Task to carry out
Only the lines from the one that contains "paso en la posición" to the end of the material below are wanted, each duplicated exactly.

Input data

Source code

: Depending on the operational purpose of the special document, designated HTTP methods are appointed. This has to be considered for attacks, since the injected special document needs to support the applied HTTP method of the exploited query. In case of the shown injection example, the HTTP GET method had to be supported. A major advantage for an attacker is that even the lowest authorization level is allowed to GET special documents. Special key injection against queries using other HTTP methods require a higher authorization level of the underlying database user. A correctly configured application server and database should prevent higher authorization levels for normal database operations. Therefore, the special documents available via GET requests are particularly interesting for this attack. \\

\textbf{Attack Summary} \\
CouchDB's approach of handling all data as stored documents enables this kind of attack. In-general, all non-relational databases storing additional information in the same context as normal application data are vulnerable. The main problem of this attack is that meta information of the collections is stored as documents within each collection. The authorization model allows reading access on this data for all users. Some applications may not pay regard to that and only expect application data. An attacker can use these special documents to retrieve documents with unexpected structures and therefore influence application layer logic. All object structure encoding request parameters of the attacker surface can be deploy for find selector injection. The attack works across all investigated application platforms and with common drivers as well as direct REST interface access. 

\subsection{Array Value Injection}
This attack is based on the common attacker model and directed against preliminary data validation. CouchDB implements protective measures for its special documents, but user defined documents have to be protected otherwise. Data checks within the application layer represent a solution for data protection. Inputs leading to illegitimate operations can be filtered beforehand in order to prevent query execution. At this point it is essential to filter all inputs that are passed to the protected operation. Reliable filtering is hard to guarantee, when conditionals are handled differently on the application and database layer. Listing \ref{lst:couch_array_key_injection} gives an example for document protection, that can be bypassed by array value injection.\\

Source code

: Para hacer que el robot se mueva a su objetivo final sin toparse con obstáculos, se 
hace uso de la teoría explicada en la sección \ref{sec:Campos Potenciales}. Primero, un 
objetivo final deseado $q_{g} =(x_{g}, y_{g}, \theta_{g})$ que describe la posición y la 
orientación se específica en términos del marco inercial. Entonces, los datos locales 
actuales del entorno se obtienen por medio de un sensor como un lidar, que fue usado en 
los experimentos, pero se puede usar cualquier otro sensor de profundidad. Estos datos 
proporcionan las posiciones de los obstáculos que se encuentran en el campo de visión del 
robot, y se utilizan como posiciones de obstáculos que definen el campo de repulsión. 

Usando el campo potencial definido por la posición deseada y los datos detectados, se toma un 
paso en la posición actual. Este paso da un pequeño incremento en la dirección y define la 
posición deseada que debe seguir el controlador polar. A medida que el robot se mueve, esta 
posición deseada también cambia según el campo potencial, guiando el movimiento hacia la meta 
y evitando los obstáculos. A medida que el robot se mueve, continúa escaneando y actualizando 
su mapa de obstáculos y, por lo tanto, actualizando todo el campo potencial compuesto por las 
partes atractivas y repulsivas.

Reply to the task
paso en la posición actual. Este paso da un pequeño incremento en la dirección y define la 
posición deseada que debe seguir el controlador polar. A medida que el robot se mueve, esta 
posición deseada también cambia según el campo potencial, guiando el movimiento hacia la meta 
y evitando los obstáculos. A medida que el robot se mueve, continúa escaneando y actualizando 
su mapa de obstáculos y, por lo tanto, actualizando todo el campo potencial compuesto por las 
partes atractivas y repulsivas.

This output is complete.